Oberhausen. Erinnerung an den Komponisten von „Tanz der Vampire“ und „Bat out of Hell“: Sie stehen für Glanz und Ende der Oberhausener Musical-Historie.

Bis nach Oberhausen ist der New Yorker nie gereist – anders als etwa Roman Polanski, mit dem er die Musical-Version von „Tanz der Vampire schuf“. Und doch hat Jim Steinman, der jetzt im Alter von 73 Jahren im ländlichen Danbury, Connecticut, verstorbene Komponist, Textdichter und seltener Sänger seiner eigenen Werke, dem Showbusiness in der „Freizeitmetropole des Ruhrgebiets“ für mehrere Spielzeiten (und Jahre) seinen Stempel aufgeprägt.

Den darf man sich als protzigen Siegelring vorstellen, veredelt mit einigen Glitzerklunkern. Denn das kreative Genie hinter der Karriere von Meat Loaf und dem anhaltenden Comeback von Bonnie Tyler liebte die Rockmusik nur, wenn sie ganz groß auftrumpft, wenn die Songtitel lang und länger werden und sich die Klischees in seinen Texten derart auftürmen, dass aus (in anderen Händen) Lächerlichem unversehens Erhabenes wird.

= VORLIEGENDES MATERIAL =
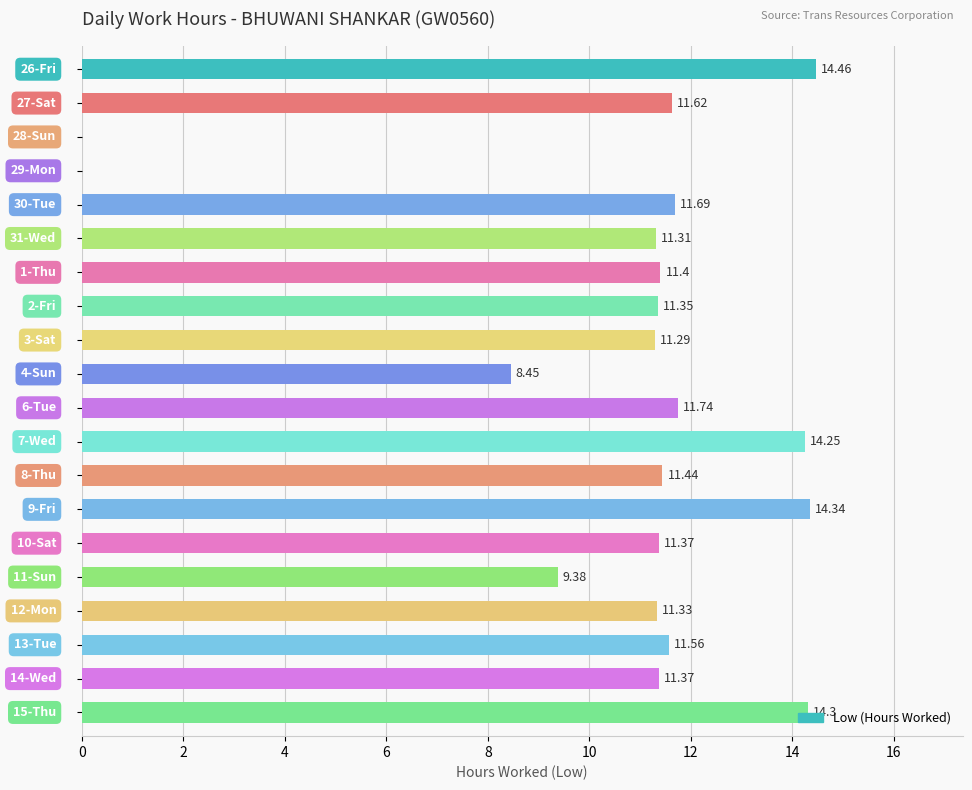

What is the sum of all values?

212.7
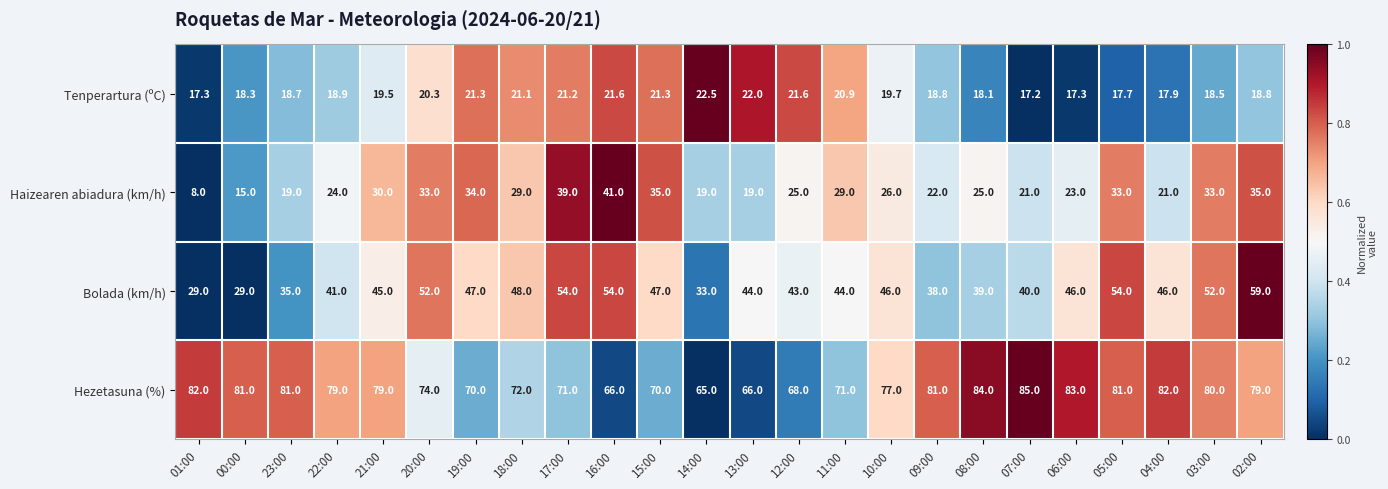

What is the sum of the Tenperartura (ºC) values at 18:00 and 20:00?

41.4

= ARBEITSANWEISUNGEN =
1. In welchem Alter ist Jim Steinman laut dem Auszug über ihn gestorben?
2. Schreibe die Fortsetzung des Auszugs über Jim Steinman im Anschluss an seinen letzten Satz.
Die Zeilen sind eigenständiges Material und gehören nicht zum Auszug über Jim Steinman.

= ANTWORTEN NACHEINANDER =
1. Mit 73 Jahren.

2.
Viel mehr als „nur“ ein fettes Rockalbum

2008 der größte Hit der an Erfolgen gar nicht so knappen Metronom-Bilanz – zwölf Jahre später der Abgesang: „Tanz der Vampire“ von Roman Polanski mit den Songs von Jim Steinman.
2008 der größte Hit der an Erfolgen gar nicht so knappen Metronom-Bilanz – zwölf Jahre später der Abgesang: „Tanz der Vampire“ von Roman Polanski mit den Songs von Jim Steinman. © FFS | Gerd

Derartige Opulenz – die natürlich auch nach wuchtigen Stimmen verlangt – gibt es pro Song selten unter fünf Minuten. Steinmans berühmtester, „Bat out of Hell“, dehnt sich in der Originalfassung sogar auf annähernd zehn Minuten, ohne auch nur für eine Sekunde zu langweilen. Es steckte also viel mehr im 1977er Geniestreich als „nur“ ein fettes Rockalbum, für das Meat Loaf und Jim Steinman anfangs sehr viele Klinken putzen mussten, um es überhaupt veröffentlichen zu können.

Dieses „Mehr“ war im Oberhausener Metronom Theater denn auch gleich mehrfach zu erleben: Zunächst seit 2008 im gefeierten und höchst erfolgreichen Grusical-Spaß „Tanz der Vampire“ nach der Filmparodie von Roman Polanski: Hier lieferte „Total Eclipse of the Heart“, Bonnie Tylers Über-Hit, als „Totale Finsternis“ das Leitmotiv für die spritzige Jagd auf dekadente Untote. Und der sonst oft allzu routiniert dahintextende Michael Kunze hatte eine Sternstunde als Librettist von Steinmans Gnaden.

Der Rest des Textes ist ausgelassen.